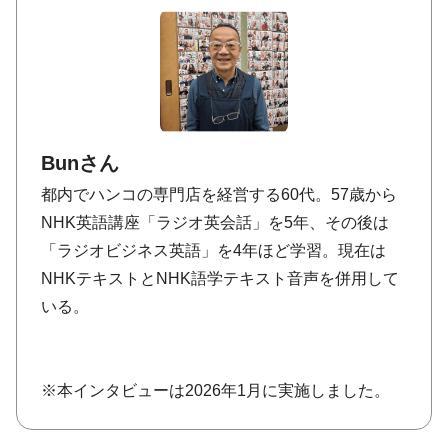
Bunさん
都内でハンコの専門店を経営する60代。57歳から
NHK英語講座「ラジオ英会話」を5年、その後は
「ラジオビジネス英語」を4年ほど学習。現在は
NHKテキストとNHK語学テキスト音声を併用して
いる。
※本インタビューは2026年1月に実施しました。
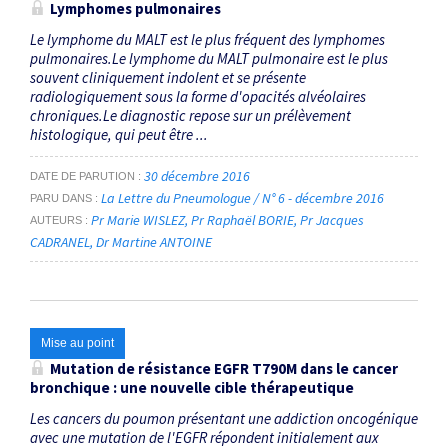
Lymphomes pulmonaires
Le lymphome du MALT est le plus fréquent des lymphomes
pulmonaires.Le lymphome du MALT pulmonaire est le plus
souvent cliniquement indolent et se présente
radiologiquement sous la forme d'opacités alvéolaires
chroniques.Le diagnostic repose sur un prélèvement
histologique, qui peut être ...
30 décembre 2016
DATE DE PARUTION
La Lettre du Pneumologue / N° 6 - décembre 2016
PARU DANS
Pr Marie WISLEZ
Pr Raphaël BORIE
Pr Jacques
AUTEURS
CADRANEL
Dr Martine ANTOINE
Mise au point
Mutation de résistance EGFR T790M dans le cancer
bronchique : une nouvelle cible thérapeutique
Les cancers du poumon présentant une addiction oncogénique
avec une mutation de l'EGFR répondent initialement aux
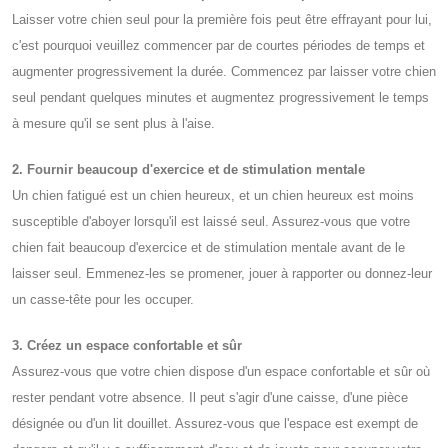
Laisser votre chien seul pour la première fois peut être effrayant pour lui,
c'est pourquoi veuillez commencer par de courtes périodes de temps et
augmenter progressivement la durée. Commencez par laisser votre chien
seul pendant quelques minutes et augmentez progressivement le temps
à mesure qu'il se sent plus à l'aise.
2. Fournir beaucoup d'exercice et de stimulation mentale
Un chien fatigué est un chien heureux, et un chien heureux est moins
susceptible d'aboyer lorsqu'il est laissé seul. Assurez-vous que votre
chien fait beaucoup d'exercice et de stimulation mentale avant de le
laisser seul. Emmenez-les se promener, jouer à rapporter ou donnez-leur
un casse-tête pour les occuper.
3. Créez un espace confortable et sûr
Assurez-vous que votre chien dispose d'un espace confortable et sûr où
rester pendant votre absence. Il peut s'agir d'une caisse, d'une pièce
désignée ou d'un lit douillet. Assurez-vous que l'espace est exempt de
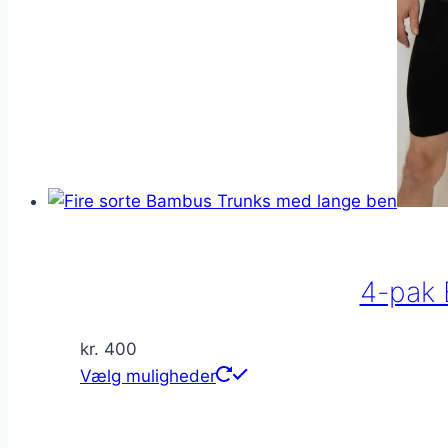
4-pak 
kr.
400
Dette
Vælg muligheder
vare
har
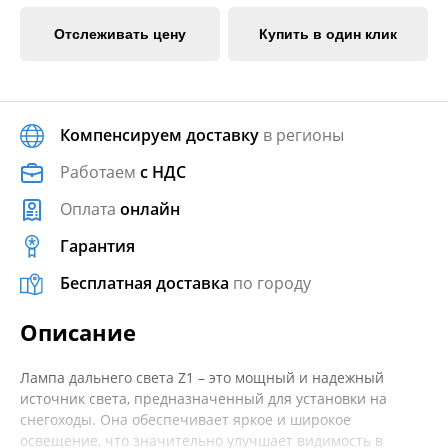
Отслеживать цену
Купить в один клик
Компенсируем доставку
в регионы
Работаем
с НДС
Оплата
онлайн
Гарантия
Бесплатная доставка
по городу
Описание
Лампа дальнего света Z1 – это мощный и надежный
источник света, предназначенный для установки на
снегоходы. Она обеспечивает яркое и широкое
освещение, что значительно улучшает видимость в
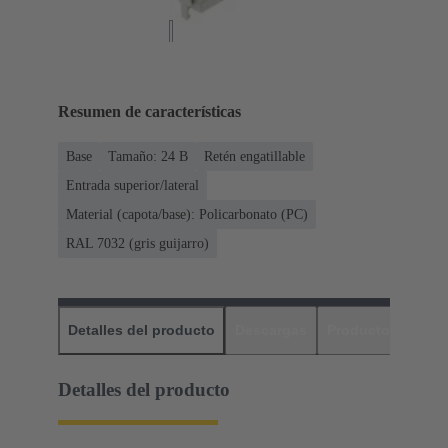
Resumen de características
Base
Tamaño: 24 B
Retén engatillable
Entrada superior/lateral
Material (capota/base): Policarbonato (PC)
RAL 7032 (gris guijarro)
Detalles del producto
Descargas
Productos relaci
Detalles del producto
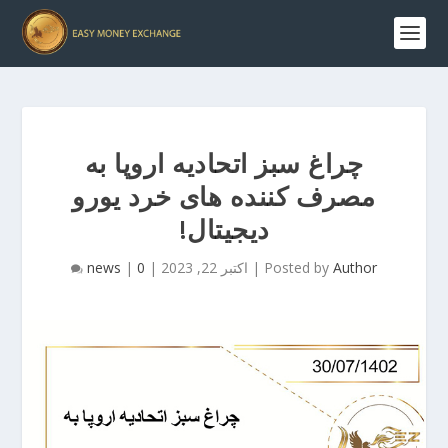
چراغ سبز اتحادیه اروپا به
مصرف کننده های خرد یورو
دیجیتال!
Author
Posted by
|
اکتبر 22, 2023
|
0
|
news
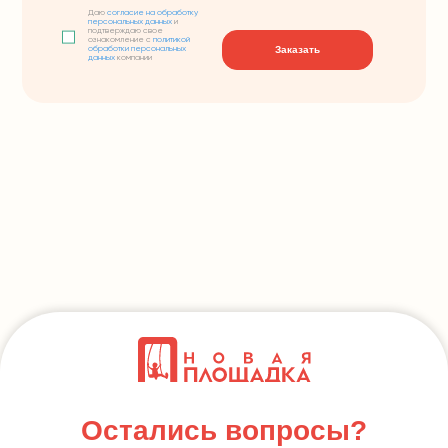
Даю
согласие на обработку
персональных данных
и
подтверждаю свое
ознакомление с
политикой
Заказать
обработки персональных
данных
компании
Остались вопросы?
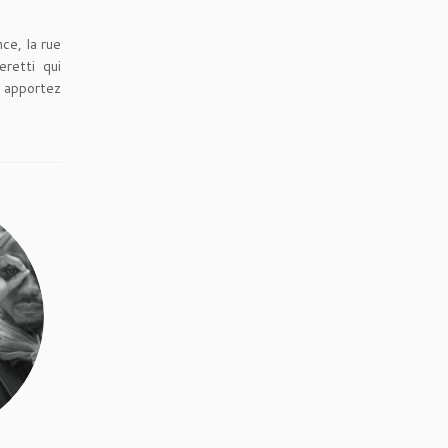
nce, la rue
retti qui
– apportez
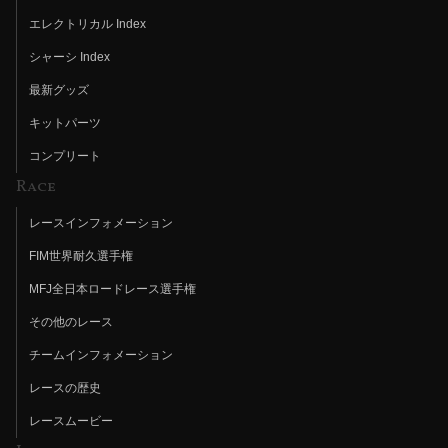
エレクトリカル Index
シャーシ Index
最新グッズ
キットパーツ
コンプリート
Race
レースインフォメーション
FIM世界耐久選手権
MFJ全日本ロードレース選手権
その他のレース
チームインフォメーション
レースの歴史
レースムービー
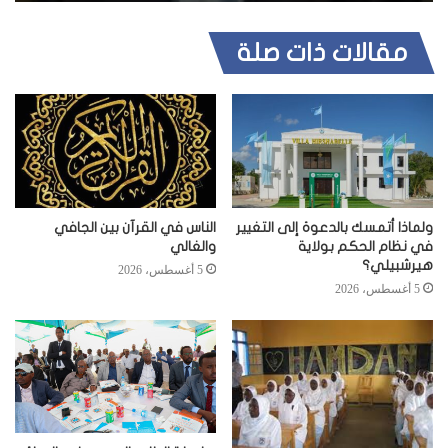
مقالات ذات صلة
ولماذا أتمسك بالدعوة إلى التغيير
الناس في القرآن بين الجافي
في نظام الحكم بولاية
والغالي
هيرشبيلي؟
5 أغسطس، 2026
5 أغسطس، 2026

• • •

## EXERCISE
Apply a filter for "stimulation" to the data above, then copy each line that matches.

## YOUR RESPONSE
2. Fournir beaucoup d'exercice et de stimulation mentale
chien fait beaucoup d'exercice et de stimulation mentale avant de le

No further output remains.